ただ目の前が真っ白になって、次に意識が暗闇のトンネルの向こうへとひっぱられる。
急速に転げ落ち続ける。
そうしてそのまま悪酔いしそうな勢いで落ちて行く感覚にいい加減うんざりしかけた時、ようやくトンネルが終わったようで義勇は光の中に投げ出された。
──やめろ!!もうすぐお館様がいらっしゃるぞ
いきなり身体が宙に放り出された先で聞こえてきたのはそんな言葉だった。
どこかで聞いた事があるような声…というか、いつも聞いている声。自分の声。
うあっ!!と、いきなり落ちた体は地面に叩きつけられる前にやはりどこかで会った男を下敷きにしたらしい。
「お前、どこから入り込んで来やがったァ!!」
と、義勇を膝に乗せた状態になった不死川は怒鳴って…それから目をぱちくりさせて硬直した。
「実弥っ!何故こんな所に?!お前も血鬼術食らったのか?!」
と、義勇の方は見知った顔にホッとするが、不死川は相も変わらず硬直したまま。
「あらあら、不死川さん、いつのまに冨岡さんと名前で呼び合うような仲に?」
と、続いてニコニコと言う胡蝶。
それに
「俺は不死川を名前で呼んだりしていない」
と、不機嫌そうな己の声。
ここで義勇は気づいた。
自分がもうひとりいる…。
しかも…今の自分より随分と体格もよく…しかし目が死んでいる。
え?え?と混乱していると、
「こいつ…てめえの弟か何かかァ?!」
と、不死川がソッと義勇を地面におろして立たせながらもギロリと冨岡義勇…そう、自分とそっくりの体格の良い冨岡義勇を睨みつけた。
確かにそっくりだ。
そっくりなのだが、全く似ていない。
この場にいる全員が知らないので無理はないが、ぼさっとしたこちらの冨岡義勇の髪と違って、錆兎がいるため毎日綺麗に手入れして梳いている義勇の髪はさらさらしているし、前に出る錆兎の防御部分を後方で担っているため、体格もこちらの義勇とは比べようもなく小さく細く、むしろ伊黒に近いくらいだ。
さらに錆兎が昔それが好きだと言ったほぼ傷跡のない肌は今でもそのまま保っている。
そして何より違うのが目と雰囲気。
錆兎がいるため心を殺すようなこともなく、年の離れた姉に愛されて育った少年期の雰囲気をそのままに、言葉よりも雄弁な潤んだ目が、この場に身を置く動揺を強く物語っていた。
そう、義勇は動揺している。
一体何が起こっている?
お館様の館に柱が集まっているということは、柱合会議なのは間違いない。
そこに炭治郎までいるということは…もしかして自分は前世の炭治郎が初めて柱の前に引きずり出された時に戻ったということか?

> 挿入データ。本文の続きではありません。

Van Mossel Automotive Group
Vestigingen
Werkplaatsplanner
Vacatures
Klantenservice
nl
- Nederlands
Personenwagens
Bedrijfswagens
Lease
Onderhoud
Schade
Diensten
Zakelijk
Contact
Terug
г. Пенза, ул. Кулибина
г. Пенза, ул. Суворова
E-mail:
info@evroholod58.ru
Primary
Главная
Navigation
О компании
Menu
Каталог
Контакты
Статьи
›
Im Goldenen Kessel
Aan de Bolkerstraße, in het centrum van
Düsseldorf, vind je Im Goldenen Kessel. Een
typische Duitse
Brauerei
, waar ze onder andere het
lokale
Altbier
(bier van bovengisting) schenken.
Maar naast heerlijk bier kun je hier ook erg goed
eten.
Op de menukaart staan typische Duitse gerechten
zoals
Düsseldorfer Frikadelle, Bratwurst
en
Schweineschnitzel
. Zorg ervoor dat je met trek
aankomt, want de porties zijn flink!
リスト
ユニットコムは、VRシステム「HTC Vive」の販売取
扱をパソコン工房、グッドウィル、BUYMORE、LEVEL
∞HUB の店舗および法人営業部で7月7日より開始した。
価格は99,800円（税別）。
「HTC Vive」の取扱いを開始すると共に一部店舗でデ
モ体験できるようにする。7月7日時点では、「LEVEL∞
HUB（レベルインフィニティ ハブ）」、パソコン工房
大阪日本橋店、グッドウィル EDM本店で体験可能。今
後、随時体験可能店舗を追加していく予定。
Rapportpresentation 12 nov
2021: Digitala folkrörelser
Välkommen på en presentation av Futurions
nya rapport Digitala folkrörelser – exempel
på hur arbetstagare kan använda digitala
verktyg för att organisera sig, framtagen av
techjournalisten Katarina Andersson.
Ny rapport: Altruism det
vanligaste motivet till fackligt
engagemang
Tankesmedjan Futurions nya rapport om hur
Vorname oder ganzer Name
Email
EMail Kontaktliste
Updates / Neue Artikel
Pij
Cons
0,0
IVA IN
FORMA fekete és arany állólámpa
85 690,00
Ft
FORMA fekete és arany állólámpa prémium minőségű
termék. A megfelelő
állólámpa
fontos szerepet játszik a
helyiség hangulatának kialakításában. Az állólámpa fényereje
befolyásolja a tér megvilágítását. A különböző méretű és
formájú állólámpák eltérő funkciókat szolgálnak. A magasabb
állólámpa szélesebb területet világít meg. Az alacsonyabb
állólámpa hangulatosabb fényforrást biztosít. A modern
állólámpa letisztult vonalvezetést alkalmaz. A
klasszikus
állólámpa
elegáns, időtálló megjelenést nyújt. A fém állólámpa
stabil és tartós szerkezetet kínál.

いや、それなら今の自分の記憶にあるはずだから、これは別の世界?
いやいや、そんな事はどうでもいい!問題なのは唯一…
義勇はそこにいる周りの人間の顔をぐるりと見回した。
そして泣きたくなるのを堪えて、おそるおそる聞いてみた…
──さ…錆兎は…どこに?
その言葉に強く反応するのは2人。
こちらの義勇と炭治郎。
他の柱たちは当然その名を知らないので、ぽかんとするばかりだ。
「錆兎だァ?いったいそれはどこのどいつだァ?」
と、いきなり隣の不死川がぴくりと片方の眉をあげてそう聞き返してくるのに、今度は義勇の方が固まった。
え?え?何を言っているんだ。
不死川だって会えばいつも親しく話をする仲じゃないか…
忘れてる…のか?それとも……
「なんでそんなこと言うんだ…」
不死川が錆兎を知らないような言い方をするので、まるで前世の時のようだ…と思うと怖くて不安で涙がじわりと溢れてくる。
「あらあら、不死川さんがそんな恐ろしげな言い方をするから、冨岡さんが泣いてしまったじゃないですか。
可哀想にねぇ。
不死川さんたら、本当にひどい人ですねぇ」
と、そこで胡蝶が駆け寄ってハンカチで義勇の涙を拭きながら、ちらりと楽しげに不死川を見上げる。
どうやらその前に禰豆子の箱を抱えあげた時の不死川に制止の言葉をかけたのを無視されたのを根に持っているらしい。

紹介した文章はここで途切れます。